-------- INPUT DATA --------

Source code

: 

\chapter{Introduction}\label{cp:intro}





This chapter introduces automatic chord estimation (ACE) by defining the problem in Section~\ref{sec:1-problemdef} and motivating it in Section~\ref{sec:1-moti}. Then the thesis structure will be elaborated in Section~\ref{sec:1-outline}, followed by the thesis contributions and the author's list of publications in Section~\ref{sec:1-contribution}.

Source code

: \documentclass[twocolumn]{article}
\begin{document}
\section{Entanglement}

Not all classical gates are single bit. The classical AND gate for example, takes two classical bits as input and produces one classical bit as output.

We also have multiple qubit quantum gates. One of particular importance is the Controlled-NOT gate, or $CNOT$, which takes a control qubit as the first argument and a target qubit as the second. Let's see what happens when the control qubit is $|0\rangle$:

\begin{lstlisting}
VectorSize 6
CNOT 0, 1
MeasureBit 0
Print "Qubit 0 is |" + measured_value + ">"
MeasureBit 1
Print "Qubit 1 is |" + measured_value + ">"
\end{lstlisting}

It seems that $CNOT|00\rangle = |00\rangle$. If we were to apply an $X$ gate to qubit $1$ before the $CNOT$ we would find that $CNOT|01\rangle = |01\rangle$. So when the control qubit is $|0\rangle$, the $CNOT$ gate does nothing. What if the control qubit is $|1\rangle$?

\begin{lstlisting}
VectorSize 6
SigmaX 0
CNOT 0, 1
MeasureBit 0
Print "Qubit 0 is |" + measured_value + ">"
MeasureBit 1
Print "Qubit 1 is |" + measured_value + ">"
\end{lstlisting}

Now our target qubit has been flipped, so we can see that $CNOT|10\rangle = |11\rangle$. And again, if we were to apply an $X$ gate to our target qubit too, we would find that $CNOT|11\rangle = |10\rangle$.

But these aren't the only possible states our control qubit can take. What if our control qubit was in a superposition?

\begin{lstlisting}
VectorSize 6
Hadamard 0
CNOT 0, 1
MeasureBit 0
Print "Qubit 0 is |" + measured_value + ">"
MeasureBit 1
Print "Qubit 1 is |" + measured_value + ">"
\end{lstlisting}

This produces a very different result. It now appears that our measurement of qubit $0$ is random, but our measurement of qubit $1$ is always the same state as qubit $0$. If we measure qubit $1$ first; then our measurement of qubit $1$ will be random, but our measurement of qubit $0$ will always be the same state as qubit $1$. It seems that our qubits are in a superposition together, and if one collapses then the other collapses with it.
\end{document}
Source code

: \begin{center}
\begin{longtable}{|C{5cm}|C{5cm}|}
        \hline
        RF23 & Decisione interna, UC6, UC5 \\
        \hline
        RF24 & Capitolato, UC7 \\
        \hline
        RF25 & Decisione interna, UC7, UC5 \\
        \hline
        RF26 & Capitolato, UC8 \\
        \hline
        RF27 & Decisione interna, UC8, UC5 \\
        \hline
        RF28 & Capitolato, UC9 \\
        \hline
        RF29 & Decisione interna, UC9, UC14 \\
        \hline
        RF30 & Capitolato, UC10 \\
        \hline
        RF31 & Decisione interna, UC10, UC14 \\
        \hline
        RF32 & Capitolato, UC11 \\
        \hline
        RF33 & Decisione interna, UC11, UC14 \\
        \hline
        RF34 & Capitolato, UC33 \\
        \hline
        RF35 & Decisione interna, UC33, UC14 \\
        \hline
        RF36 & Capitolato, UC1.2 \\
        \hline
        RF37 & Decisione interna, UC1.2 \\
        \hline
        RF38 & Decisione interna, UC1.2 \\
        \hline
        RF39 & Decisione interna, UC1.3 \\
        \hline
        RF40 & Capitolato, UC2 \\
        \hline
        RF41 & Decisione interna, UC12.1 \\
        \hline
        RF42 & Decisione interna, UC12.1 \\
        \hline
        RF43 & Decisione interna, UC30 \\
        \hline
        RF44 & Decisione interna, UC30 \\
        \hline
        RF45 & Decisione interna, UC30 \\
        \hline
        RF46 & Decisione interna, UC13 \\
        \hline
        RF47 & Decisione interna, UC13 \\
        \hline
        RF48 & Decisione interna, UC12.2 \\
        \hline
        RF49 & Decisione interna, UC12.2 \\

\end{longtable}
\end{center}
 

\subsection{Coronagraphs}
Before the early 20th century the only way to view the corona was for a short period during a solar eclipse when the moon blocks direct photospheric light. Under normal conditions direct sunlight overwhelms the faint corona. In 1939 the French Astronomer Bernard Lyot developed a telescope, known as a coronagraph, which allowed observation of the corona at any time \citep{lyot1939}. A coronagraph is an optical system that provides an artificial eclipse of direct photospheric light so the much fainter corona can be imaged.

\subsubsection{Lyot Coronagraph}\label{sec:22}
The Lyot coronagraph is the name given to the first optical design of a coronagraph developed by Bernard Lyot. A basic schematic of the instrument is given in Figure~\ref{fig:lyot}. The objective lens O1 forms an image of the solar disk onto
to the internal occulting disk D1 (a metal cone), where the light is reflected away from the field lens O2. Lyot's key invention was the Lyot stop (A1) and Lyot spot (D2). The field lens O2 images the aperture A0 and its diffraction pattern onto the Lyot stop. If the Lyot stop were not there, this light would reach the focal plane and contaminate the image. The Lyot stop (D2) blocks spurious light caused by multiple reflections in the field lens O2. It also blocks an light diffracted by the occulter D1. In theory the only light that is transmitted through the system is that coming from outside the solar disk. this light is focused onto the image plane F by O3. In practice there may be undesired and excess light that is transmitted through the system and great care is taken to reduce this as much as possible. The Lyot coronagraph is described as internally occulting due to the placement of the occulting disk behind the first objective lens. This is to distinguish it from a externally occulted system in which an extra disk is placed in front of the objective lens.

--------

--- EXERCISE REQUIREMENTS ---
Retype each line above, keeping every character.

--- WRITTEN RESPONSE ---
Source code

: 

\chapter{Introduction}\label{cp:intro}





This chapter introduces automatic chord estimation (ACE) by defining the problem in Section~\ref{sec:1-problemdef} and motivating it in Section~\ref{sec:1-moti}. Then the thesis structure will be elaborated in Section~\ref{sec:1-outline}, followed by the thesis contributions and the author's list of publications in Section~\ref{sec:1-contribution}.

Source code

: \documentclass[twocolumn]{article}
\begin{document}
\section{Entanglement}

Not all classical gates are single bit. The classical AND gate for example, takes two classical bits as input and produces one classical bit as output.

We also have multiple qubit quantum gates. One of particular importance is the Controlled-NOT gate, or $CNOT$, which takes a control qubit as the first argument and a target qubit as the second. Let's see what happens when the control qubit is $|0\rangle$:

\begin{lstlisting}
VectorSize 6
CNOT 0, 1
MeasureBit 0
Print "Qubit 0 is |" + measured_value + ">"
MeasureBit 1
Print "Qubit 1 is |" + measured_value + ">"
\end{lstlisting}

It seems that $CNOT|00\rangle = |00\rangle$. If we were to apply an $X$ gate to qubit $1$ before the $CNOT$ we would find that $CNOT|01\rangle = |01\rangle$. So when the control qubit is $|0\rangle$, the $CNOT$ gate does nothing. What if the control qubit is $|1\rangle$?

\begin{lstlisting}
VectorSize 6
SigmaX 0
CNOT 0, 1
MeasureBit 0
Print "Qubit 0 is |" + measured_value + ">"
MeasureBit 1
Print "Qubit 1 is |" + measured_value + ">"
\end{lstlisting}

Now our target qubit has been flipped, so we can see that $CNOT|10\rangle = |11\rangle$. And again, if we were to apply an $X$ gate to our target qubit too, we would find that $CNOT|11\rangle = |10\rangle$.

But these aren't the only possible states our control qubit can take. What if our control qubit was in a superposition?

\begin{lstlisting}
VectorSize 6
Hadamard 0
CNOT 0, 1
MeasureBit 0
Print "Qubit 0 is |" + measured_value + ">"
MeasureBit 1
Print "Qubit 1 is |" + measured_value + ">"
\end{lstlisting}

This produces a very different result. It now appears that our measurement of qubit $0$ is random, but our measurement of qubit $1$ is always the same state as qubit $0$. If we measure qubit $1$ first; then our measurement of qubit $1$ will be random, but our measurement of qubit $0$ will always be the same state as qubit $1$. It seems that our qubits are in a superposition together, and if one collapses then the other collapses with it.
\end{document}
Source code

: \begin{center}
\begin{longtable}{|C{5cm}|C{5cm}|}
        \hline
        RF23 & Decisione interna, UC6, UC5 \\
        \hline
        RF24 & Capitolato, UC7 \\
        \hline
        RF25 & Decisione interna, UC7, UC5 \\
        \hline
        RF26 & Capitolato, UC8 \\
        \hline
        RF27 & Decisione interna, UC8, UC5 \\
        \hline
        RF28 & Capitolato, UC9 \\
        \hline
        RF29 & Decisione interna, UC9, UC14 \\
        \hline
        RF30 & Capitolato, UC10 \\
        \hline
        RF31 & Decisione interna, UC10, UC14 \\
        \hline
        RF32 & Capitolato, UC11 \\
        \hline
        RF33 & Decisione interna, UC11, UC14 \\
        \hline
        RF34 & Capitolato, UC33 \\
        \hline
        RF35 & Decisione interna, UC33, UC14 \\
        \hline
        RF36 & Capitolato, UC1.2 \\
        \hline
        RF37 & Decisione interna, UC1.2 \\
        \hline
        RF38 & Decisione interna, UC1.2 \\
        \hline
        RF39 & Decisione interna, UC1.3 \\
        \hline
        RF40 & Capitolato, UC2 \\
        \hline
        RF41 & Decisione interna, UC12.1 \\
        \hline
        RF42 & Decisione interna, UC12.1 \\
        \hline
        RF43 & Decisione interna, UC30 \\
        \hline
        RF44 & Decisione interna, UC30 \\
        \hline
        RF45 & Decisione interna, UC30 \\
        \hline
        RF46 & Decisione interna, UC13 \\
        \hline
        RF47 & Decisione interna, UC13 \\
        \hline
        RF48 & Decisione interna, UC12.2 \\
        \hline
        RF49 & Decisione interna, UC12.2 \\

\end{longtable}
\end{center}
 

\subsection{Coronagraphs}
Before the early 20th century the only way to view the corona was for a short period during a solar eclipse when the moon blocks direct photospheric light. Under normal conditions direct sunlight overwhelms the faint corona. In 1939 the French Astronomer Bernard Lyot developed a telescope, known as a coronagraph, which allowed observation of the corona at any time \citep{lyot1939}. A coronagraph is an optical system that provides an artificial eclipse of direct photospheric light so the much fainter corona can be imaged.

\subsubsection{Lyot Coronagraph}\label{sec:22}
The Lyot coronagraph is the name given to the first optical design of a coronagraph developed by Bernard Lyot. A basic schematic of the instrument is given in Figure~\ref{fig:lyot}. The objective lens O1 forms an image of the solar disk onto
to the internal occulting disk D1 (a metal cone), where the light is reflected away from the field lens O2. Lyot's key invention was the Lyot stop (A1) and Lyot spot (D2). The field lens O2 images the aperture A0 and its diffraction pattern onto the Lyot stop. If the Lyot stop were not there, this light would reach the focal plane and contaminate the image. The Lyot stop (D2) blocks spurious light caused by multiple reflections in the field lens O2. It also blocks an light diffracted by the occulter D1. In theory the only light that is transmitted through the system is that coming from outside the solar disk. this light is focused onto the image plane F by O3. In practice there may be undesired and excess light that is transmitted through the system and great care is taken to reduce this as much as possible. The Lyot coronagraph is described as internally occulting due to the placement of the occulting disk behind the first objective lens. This is to distinguish it from a externally occulted system in which an extra disk is placed in front of the objective lens.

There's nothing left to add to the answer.